The only option for privacy-minded search seems to be to use one of the bing wrappers, most notably duckduckgo.

If you want literally Google's results with privacy -- use Startpage.com
no issues on macOS. Older mac maybe?
No problem here either, on a 2015 iMac or 2018 MBP.

I've used FF daily for 20 years on Mac/Linux and never been motivated to trade my security/privacy for a little speedup.

Initially it was FF's ability to block video and invasive JS (w/ or w/o plugins) that was a game changer for me.

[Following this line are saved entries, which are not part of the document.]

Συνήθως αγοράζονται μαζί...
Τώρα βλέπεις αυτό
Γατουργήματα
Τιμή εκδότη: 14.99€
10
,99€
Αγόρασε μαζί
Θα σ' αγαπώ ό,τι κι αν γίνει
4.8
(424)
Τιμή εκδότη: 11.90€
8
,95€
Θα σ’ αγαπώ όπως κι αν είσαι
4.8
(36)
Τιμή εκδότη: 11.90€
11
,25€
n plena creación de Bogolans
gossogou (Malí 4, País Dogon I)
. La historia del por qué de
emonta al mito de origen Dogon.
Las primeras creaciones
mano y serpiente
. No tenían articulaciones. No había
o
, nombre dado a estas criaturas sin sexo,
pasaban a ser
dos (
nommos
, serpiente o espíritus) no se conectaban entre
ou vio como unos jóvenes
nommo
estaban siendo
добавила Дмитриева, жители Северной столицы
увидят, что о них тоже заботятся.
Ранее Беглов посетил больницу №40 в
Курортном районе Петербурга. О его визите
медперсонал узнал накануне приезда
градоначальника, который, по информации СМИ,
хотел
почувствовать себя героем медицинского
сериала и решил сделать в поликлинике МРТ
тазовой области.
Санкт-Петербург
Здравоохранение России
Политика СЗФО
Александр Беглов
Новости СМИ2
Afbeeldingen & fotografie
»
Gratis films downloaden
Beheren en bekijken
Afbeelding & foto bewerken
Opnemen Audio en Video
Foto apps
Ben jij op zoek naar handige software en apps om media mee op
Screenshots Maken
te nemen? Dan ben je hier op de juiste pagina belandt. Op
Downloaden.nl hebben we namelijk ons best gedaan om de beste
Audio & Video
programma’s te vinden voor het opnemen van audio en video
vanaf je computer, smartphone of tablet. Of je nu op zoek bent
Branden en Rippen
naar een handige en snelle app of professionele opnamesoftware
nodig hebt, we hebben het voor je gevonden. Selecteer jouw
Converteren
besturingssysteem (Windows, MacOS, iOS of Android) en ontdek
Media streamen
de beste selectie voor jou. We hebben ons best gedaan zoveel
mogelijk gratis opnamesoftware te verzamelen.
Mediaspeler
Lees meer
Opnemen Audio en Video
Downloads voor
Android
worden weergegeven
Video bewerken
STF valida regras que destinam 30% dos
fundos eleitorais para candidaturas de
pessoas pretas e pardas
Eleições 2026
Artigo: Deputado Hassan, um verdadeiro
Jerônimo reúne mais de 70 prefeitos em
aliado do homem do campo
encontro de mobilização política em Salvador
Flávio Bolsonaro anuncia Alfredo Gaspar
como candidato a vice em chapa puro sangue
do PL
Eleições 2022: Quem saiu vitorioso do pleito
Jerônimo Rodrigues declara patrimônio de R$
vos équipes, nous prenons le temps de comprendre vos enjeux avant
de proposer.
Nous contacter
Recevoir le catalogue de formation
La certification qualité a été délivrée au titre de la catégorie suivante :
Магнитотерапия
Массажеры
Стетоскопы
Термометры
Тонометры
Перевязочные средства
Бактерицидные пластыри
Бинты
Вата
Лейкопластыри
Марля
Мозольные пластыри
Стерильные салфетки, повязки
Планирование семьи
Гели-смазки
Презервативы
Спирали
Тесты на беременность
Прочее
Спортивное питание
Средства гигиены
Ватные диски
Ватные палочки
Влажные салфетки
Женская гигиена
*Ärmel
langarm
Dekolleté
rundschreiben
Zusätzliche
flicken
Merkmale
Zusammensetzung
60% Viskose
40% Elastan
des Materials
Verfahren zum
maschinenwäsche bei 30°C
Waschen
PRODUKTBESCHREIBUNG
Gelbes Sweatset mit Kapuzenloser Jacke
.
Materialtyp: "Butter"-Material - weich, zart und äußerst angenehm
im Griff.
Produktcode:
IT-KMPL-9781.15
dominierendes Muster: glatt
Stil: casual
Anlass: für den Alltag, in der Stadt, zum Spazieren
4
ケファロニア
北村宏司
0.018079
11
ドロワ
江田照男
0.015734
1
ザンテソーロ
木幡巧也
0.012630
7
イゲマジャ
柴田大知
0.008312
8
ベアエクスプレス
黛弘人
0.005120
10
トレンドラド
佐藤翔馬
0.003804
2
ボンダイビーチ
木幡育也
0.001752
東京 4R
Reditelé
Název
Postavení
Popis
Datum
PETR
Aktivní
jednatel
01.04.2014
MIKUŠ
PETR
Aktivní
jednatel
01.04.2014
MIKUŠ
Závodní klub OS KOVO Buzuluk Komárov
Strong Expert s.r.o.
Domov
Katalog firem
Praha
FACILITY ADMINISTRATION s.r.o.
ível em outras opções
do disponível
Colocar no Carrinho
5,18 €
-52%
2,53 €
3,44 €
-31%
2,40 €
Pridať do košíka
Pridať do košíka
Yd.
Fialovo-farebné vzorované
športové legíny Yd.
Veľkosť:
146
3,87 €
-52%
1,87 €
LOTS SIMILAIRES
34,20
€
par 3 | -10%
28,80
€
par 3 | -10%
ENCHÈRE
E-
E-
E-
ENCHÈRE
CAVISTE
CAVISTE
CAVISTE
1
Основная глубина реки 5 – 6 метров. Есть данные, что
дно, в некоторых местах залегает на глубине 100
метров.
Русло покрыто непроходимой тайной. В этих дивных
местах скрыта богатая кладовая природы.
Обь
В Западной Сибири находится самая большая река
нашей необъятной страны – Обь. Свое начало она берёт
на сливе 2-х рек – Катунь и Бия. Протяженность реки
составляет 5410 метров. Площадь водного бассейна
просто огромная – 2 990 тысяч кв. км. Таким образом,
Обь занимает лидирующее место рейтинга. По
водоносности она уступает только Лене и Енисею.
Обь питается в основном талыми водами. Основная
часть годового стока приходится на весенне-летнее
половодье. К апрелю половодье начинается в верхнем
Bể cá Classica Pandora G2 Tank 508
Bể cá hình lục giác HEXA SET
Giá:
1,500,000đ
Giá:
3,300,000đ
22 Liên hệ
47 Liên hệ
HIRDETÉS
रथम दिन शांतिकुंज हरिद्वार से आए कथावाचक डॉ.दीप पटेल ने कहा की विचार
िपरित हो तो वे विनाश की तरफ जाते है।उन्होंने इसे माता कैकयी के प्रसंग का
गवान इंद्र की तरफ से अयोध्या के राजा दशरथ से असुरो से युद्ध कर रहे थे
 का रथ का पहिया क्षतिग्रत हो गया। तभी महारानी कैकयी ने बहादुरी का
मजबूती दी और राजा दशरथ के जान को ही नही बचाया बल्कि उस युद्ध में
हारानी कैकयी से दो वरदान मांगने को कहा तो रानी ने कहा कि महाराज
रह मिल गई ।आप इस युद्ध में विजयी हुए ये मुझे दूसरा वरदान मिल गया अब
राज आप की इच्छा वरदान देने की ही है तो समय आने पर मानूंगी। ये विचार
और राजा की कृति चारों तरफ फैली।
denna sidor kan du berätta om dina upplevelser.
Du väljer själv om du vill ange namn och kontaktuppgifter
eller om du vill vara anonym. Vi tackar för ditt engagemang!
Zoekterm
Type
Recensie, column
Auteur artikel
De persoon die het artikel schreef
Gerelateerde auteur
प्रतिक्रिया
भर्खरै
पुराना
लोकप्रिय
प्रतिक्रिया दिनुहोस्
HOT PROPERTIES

Some people just don't get the difference between Privacy and Anonymity.
Care to elaborate? Anonymity is part of privacy, which is part of security.

Security is a multi-perspective problem. Often, false dichotomies are drawn to convince people to give up their own security in order to benefit someone else's security - eg saying "privacy versus security" as if they're in opposition, being personally disassembled and molested at the airport, "national security" in general, etc.